Konsep Taksu dan jengah ini, bertalian engan kenyataan setiap bangunan suci atau pemujaan keluarga di Bali terdapat salah satu bangunan di antaranya ada yang disebut “taksu”. Ini adalah semacam kharisma kekuatan dalam yang memancarkan keindahan dan kecerdasan. Para penari yang dapat mempesona penontonnya disebut metaksu. Demikian pula Topeng yang angker, dapat pula dikatakan metaksu. Masyarakat Bali telah mengenal dan memahami pentingnya taksu tersebut dalam bangunan suci, keluarga, maupun dalam berkesenian. Tetapi masyarakat Bali menyadari pula bahwa taksu itu baru bisa muncul, dari hasil kerja keras, di samping faktor-faktor yang bersifat niskala spiritual, karena itu rasa jengah, dalam konteks budaya memiliki konotasi sebagai hal yang bersemangat. Taksu dan jengah harus saling mengisi, sehingga arahnya menjadi positif dalam menuju perubahan nilai-nilai budaya. Konsep taksu dan jengah ini diiringi pula dengan konsep “Tri Kaya Parisuda”, sebagai pelengkap dalam bertindak maupun dalam pergaulan sehari-hari bagi masyarakat Bali. Setiap orang Bali dikehendaki ber-manacika berpikir yang baik, ber-wacika berkata yang baik, dan ber-kayika berbuat yang baik. Untuk dapat berpikir yang baik, sebagai pendorong perkataan yang baik dan perbuatan yang baik, melalui penyeimbangan ajaran-ajaran agama dalam etika pergaulan. Pelaksanaan ritual harus diseimbangkan dengan pemahaman dan pengamalan etika dan tatwa filsafat.

3.2. Sistem Penanggalan

Dalam melakukan kegiatan upacara ritual keagamaan selalu mencari hari yang baik, bagi masyarakat Bali dikenal dengan sebutan pedewasaan. Pedewasaan adalah hari yang dianggap baik untuk melaksanakan upacara keagamaan, sedangkan pedewasaan dasarnya adalah dari wariga. Wariga berarti jalan menuju yang mulia atau kesempurnaan.

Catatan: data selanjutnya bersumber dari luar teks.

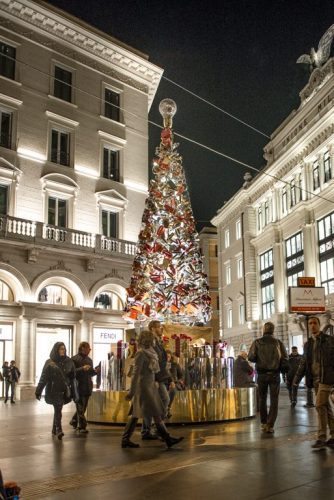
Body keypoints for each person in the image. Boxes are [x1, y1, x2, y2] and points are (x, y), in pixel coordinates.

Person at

Peristiwa-peristiwa penting seperti memulai pembuatan topeng atau barang kesenian lainnya yang akan disakralkan, pembuatan bangunan suci, rumah pawongan dan pertunjukan-pertunjukan tradisional yang terkait dengan agama dan adat selalu berpedoman pada dua sistem kalender yang sangat khas dan hanya digunakan oleh masyarakat Hindu di Bali. Kedua sistem penanggalan itu adalah sistem Pawukon atau Saka dan penanggalan sistem Masehi. Sistem kalender Pawukon yang dalam satu siklus Pawukon ada 210 hari, terbagi menjadi 30 Wuku dan setiap Wuku berlangsung selama tujuh hari. Ketigapuluh Pawukon itu adalah 1Sintha, 2Landep, 3 Ukir, 4Kulantir, 5 Taulu, 6 Gumbreg, 7Wariga, 8Warigadean, 9Julungwangi, 10Sungsang, 11Dungulan, 12Kuningan, 13Langkir, 14Medangsia, 15Pujut, 16Pahang, 17Krulut, 18Merakih, 19Tambir, 20Medangkungan, 21Matal, 22Uye, 23Menail, 24Perangbakat, 25Bala, 26Ugu, 27Wayang, 28Kelawu, 29Dukut, dan 30Watugunung.